Far-right AfD set to become third largest party in German parliament, poll finds

The Alternative for Germany (AfD) have their nose ahead of the other minor parties in Germany, putting them on course to become the third largest party in the Bundestag after September’s election, a new poll has found.

Far-right AfD set to become third largest party in German parliament, poll finds
AfD Spitzenkandidatin Alice Weidel. Photo: DPA

The poll published by INSA and Bild on Tuesday found that the far-right AfD are on course to win 10 percent of the vote at the September 24th vote.
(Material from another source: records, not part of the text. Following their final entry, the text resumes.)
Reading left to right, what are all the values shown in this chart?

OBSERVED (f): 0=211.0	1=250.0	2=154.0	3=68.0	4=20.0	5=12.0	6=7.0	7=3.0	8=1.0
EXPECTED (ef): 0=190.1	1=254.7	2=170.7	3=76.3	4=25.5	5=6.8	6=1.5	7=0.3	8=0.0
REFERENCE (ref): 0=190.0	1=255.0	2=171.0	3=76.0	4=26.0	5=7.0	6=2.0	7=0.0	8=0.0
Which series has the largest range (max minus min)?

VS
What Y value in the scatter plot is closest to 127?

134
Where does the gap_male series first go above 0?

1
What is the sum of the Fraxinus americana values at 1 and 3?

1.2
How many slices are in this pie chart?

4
That would put them in third place behind the Social Democrats (SPD) on 25 percent and Angela Merkel’s Christian Democrats (CDU) on 37 percent.
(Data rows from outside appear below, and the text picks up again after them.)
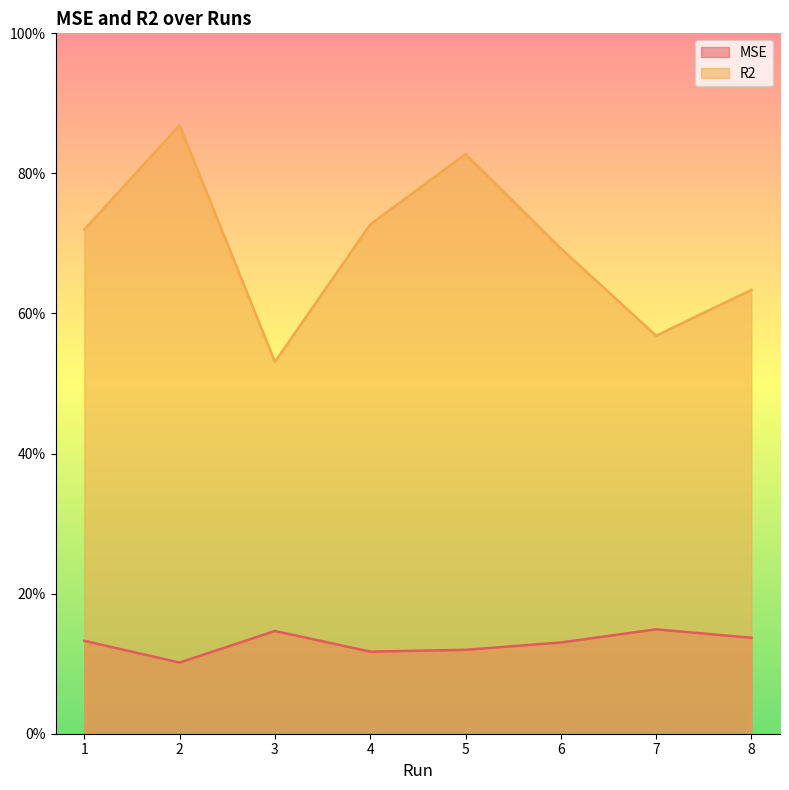

The value of MSE at 4 is 0.1. True or false?

True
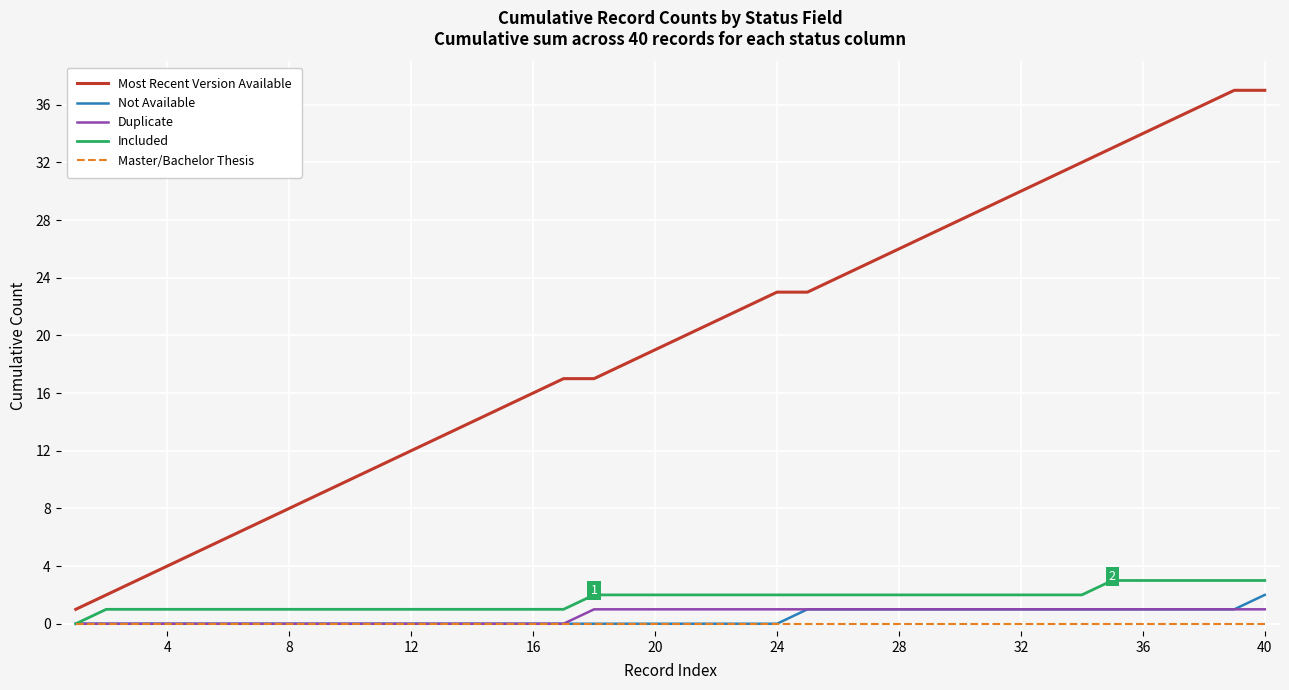

True or false: Duplicate and Most Recent Version Available intersect in this chart.

False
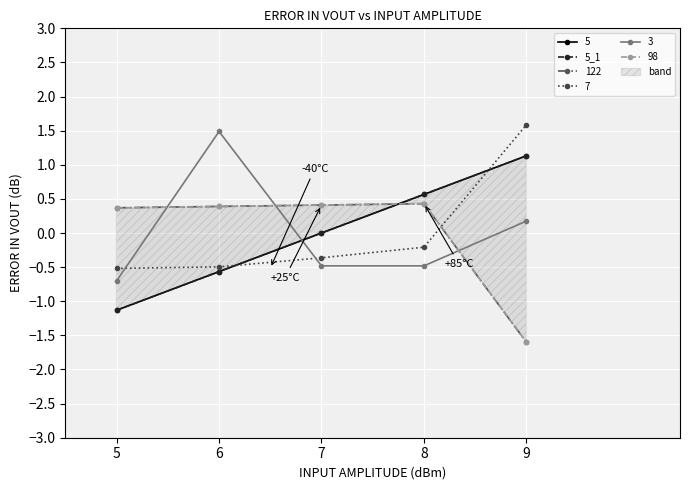

How many data points does each series have?

5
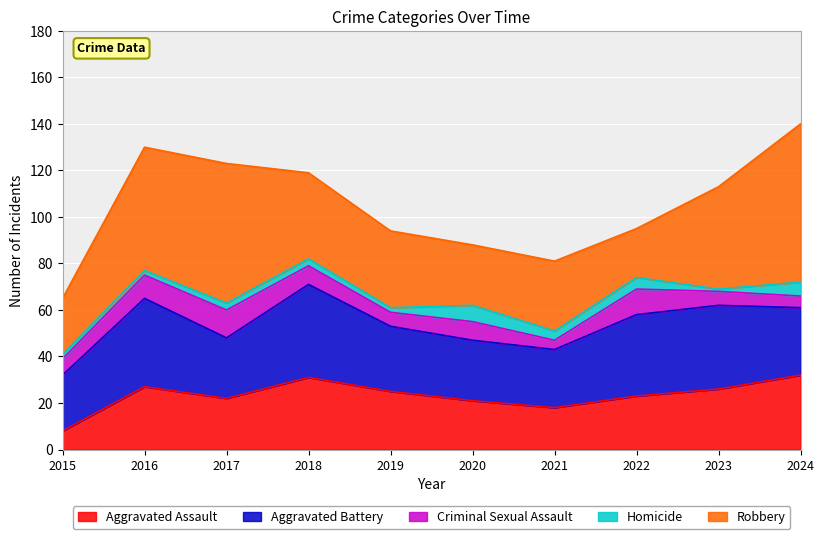

How many data points in Homicide are less than 3?

4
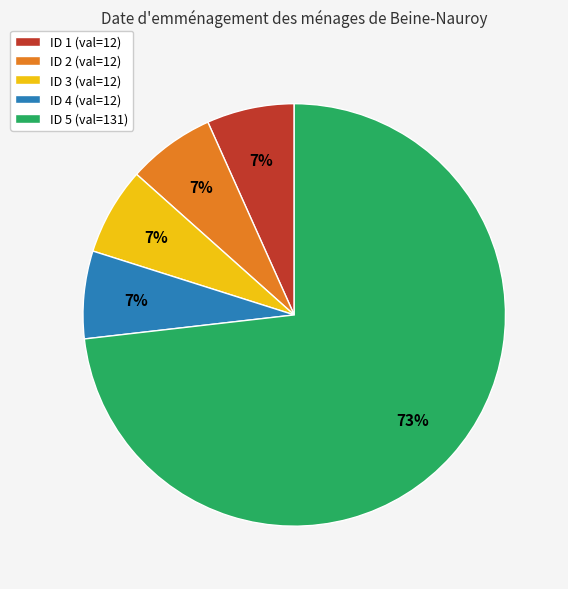

To the nearest percent, what is the average slice percentage?

20%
The far-right party, who were set up in 2013 and have recently built popularity on their staunch criticism of Merkel’s refugee policies, are only just ahead of the competition, though.

The pro-business Free Democrats (FDP) are set to win 9 percent of the vote, as are Die Linke (The Left Party), INSA predicts. The Green party meanwhile lags behind on 7 percent.

If the AfD were to become the third largest party in the Bundestag it would act as a lightning bolt striking German politics, where conservative votes have been hoovered up by the CDU and their Bavarian sister party the CSU throughout the postwar period.

The AfD have caused public outrage on several occasions, with leaders being accused of anti-Semitism, racism and even Nazi sympathies based on comments they have made in public and private.

But Merkel’s decision to open the country's borders to refugees from Syria and other war-torn countries proved unpopular with many conservative voters. Meanwhile a string of terrorist attacks and mass sexual assaults in Cologne and other cities during New Year 2015/16 soured the public mood towards asylum seekers, providing the AfD with a string of state election successes in 2016.

If the AfD were to win 10 percent of the vote it would complicate coalition building after the election, as all the other parties have ruled out building a coalition with them.

The two most likely options for a coalition would be a repeat of the current SPD/CDU/CSU alliance, or a so-called Jamaica coalition, which would be made up of the CDU/CSU plus the Greens and the FDP. The creation of a Jamaica coalition would be a historic moment, as it has never been formed on the national level.

Nonetheless, other polling does not show the AfD scoring so strongly. An Emnid poll published on August 12th put the far-right party on 8 percent, behind Die Linke (10 percent) and level with the FDP.